    1/2 kg of sauerkraut (including the liquid ="lák")
    6 dkg of pork lard
    3 dkg of flour
    1 onion
    1-2 sugar cubes
    few drops of lemon juice (according to taste)
    vinegar (if the sauerkraut is not sour enough)
    Cut the saurkraut to shorter pieces.
    Let the chopped onion froth on oil, add sauerkraut and stew until it is soft, add flour, sugar and vinegar if necessary.
    "Dobrou chuť!"
    Please forgive me my terminology :)
  6. Polednikova

    Polednikova Well-Known Member

    I'm sorry I confused everyone. Silly me. Karel is quite right. The packet (plastic from the fridge rather than paper from the shelves) does indeed say "kysané zelí" but as it's called "zelí" in restaurants when served with pork and dumplings, I thought that was what it was known as.

    And thanks, Karel, for going to the trouble to looking up a recipe for me. For me, it would certainly need the sugar. I think the dish I've had in restaurants is wonderful and I'll carry on trying to replicate it. My late father was Czech - hence my user name. He escaped in 1940 and joined the RAF then stayed on after the war. For anyone who has visited the Czech National House on West End Lane in London, he was manager there after the war. He would have been amazed and delighted to know that I have moved to Prague and am trying to work out how to cook his national dishes!

▶ [GIVEN RECORDS]:
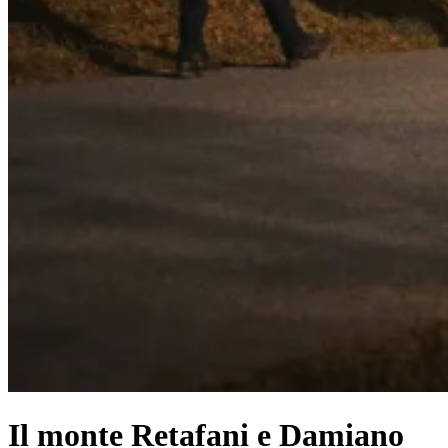
Il monte Retafani e Damiano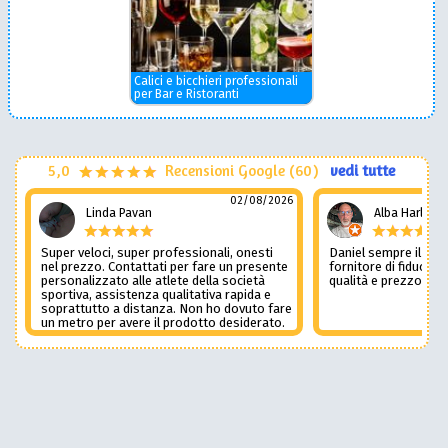
Calici e bicchieri professionali
per Bar e Ristoranti
5,0
Recensioni Google (60)
vedi tutte
02/08/2026
Linda Pavan
Alba Harley
Super veloci, super professionali, onesti
Daniel sempre il num
nel prezzo. Contattati per fare un presente
fornitore di fiducia c
personalizzato alle atlete della società
qualità e prezzo non
sportiva, assistenza qualitativa rapida e
soprattutto a distanza. Non ho dovuto fare
un metro per avere il prodotto desiderato.
Una assistenza del genere è rara e
preziosa. Credo li contatterò ancora in
futuro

▶ [TASK DIRECTIONS]: In the sauerkraut text, where was Polednikova's father manager after the war?

▶ [ANSWER SECTION]: The Czech National House on West End Lane in London.